At its peak in the 1950s and 1960s, Jennie Grossinger, the daughter of the resort’s Polish immigrant founders, played host to 150,000 guests a year. They were served three kosher meals a day and a full menu of entertainment with such Jewish Borsch Belt celebrities as Mel Brooks, Jerry Lewis, Jackie Mason, and Milton Berle.

In 1955, after the sundown conclusion of Yom Kippur, Eddie Fisher and Debbie Reynolds married at the resort in the home of Jennie’s daughter, Elaine. Several years later, Fisher brought his next wife, Elizabeth Taylor, to the hotel for a vacation weekend as well.

In Its heyday, Grossinger’s 1,200-acre resort welcomed 150,000 guests each year.

Its success, which mirrored the success that Jews enjoyed in the post-World War II America, led to its affectionate description in a 1954 edition of Commentary magazine, then published by the American Jewish Committee.
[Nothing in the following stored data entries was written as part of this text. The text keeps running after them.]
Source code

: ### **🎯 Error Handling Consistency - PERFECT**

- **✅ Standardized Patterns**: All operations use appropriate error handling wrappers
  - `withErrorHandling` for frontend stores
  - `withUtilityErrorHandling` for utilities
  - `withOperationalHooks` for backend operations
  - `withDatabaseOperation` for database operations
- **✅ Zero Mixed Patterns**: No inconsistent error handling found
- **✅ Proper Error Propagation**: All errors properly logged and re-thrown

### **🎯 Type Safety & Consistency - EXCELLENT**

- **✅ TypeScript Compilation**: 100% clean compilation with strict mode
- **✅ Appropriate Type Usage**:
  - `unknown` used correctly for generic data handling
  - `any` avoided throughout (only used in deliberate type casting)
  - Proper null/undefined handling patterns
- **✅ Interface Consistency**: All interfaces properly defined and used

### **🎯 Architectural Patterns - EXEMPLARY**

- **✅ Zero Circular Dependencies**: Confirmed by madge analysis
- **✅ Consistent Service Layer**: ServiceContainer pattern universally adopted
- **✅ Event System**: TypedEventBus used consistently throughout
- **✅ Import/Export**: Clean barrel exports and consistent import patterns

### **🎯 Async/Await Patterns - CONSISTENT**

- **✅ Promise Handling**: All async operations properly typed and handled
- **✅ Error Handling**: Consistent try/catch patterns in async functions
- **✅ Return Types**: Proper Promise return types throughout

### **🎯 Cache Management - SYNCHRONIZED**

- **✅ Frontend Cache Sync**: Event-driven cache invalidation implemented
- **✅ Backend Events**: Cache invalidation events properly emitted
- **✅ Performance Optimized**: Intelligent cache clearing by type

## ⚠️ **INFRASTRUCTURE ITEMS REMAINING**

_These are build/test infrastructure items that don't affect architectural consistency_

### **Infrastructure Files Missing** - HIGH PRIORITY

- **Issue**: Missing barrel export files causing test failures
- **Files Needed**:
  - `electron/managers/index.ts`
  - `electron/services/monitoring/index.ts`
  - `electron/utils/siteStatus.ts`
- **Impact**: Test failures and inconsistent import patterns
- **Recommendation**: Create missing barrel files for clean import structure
Commentary compared it to some of the most famous brands of the era.

It was described as a resort hotel “as Bergdorf Goodman is to department stores, Cadillac to cars, minks to furs, and Tiffany’s to jewelers.” With its thousand-person banquets, seders, and bar mitzvahs, it was a way many Jewish families in midcentury America marked their move up to the good life of the era.

The resort’s relatively sudden demise, which is also chronicled in the film, can be traced to changes in American life during the later years of the 20th century. The producer of the film, Robert Friedman, in his remarks after the film, chalked up the end of the Catskills era to the three A’s — air conditioning, airplanes, and assimilation.

Jennie Grossinger (center) hosted the wedding of singer Eddie Fisher and actress Debbie Reynolds in 1955.

In the 1970s and 1980s, the cool breezes of the New York mountains were less appealing to a generation that had moved to new homes in the suburbs or high-rises in the city that were cool all summer long.

With the rise of jet travel, the islands of the Caribbean were as close as the drive to the mountains and, as affluence, education, and acceptance grew for Jews, the need to come together in a community with your own kind grew less appealing,

The story of Grossinger’s decline is as sad as its rise was exhilarating. But there are signs that all has not been lost. The Grossinger’s property was sold, yet again, last year for about $15 million to a South Florida developer, which has plans and presumably the capital to recapture some of the glory of the past.

One of the principals in the creation of the documentary has signed on for a scripted series about Jennie Grossinger and her daughter, who took over the hotel during its last years. There’s even a sequel to “Dirty Dancing,” which was set in The Catskills, in the works, that’s being produced by the film’s star, Jennifer Grey.

They are all betting that fans of the hit Amazon series, “The Marvelous Mrs. Maisel,” and the interest in escaping congested big city life that was spawned during the pandemic will breathe new life into The Catskills. And that a new generation will meet at Grossinger’s again.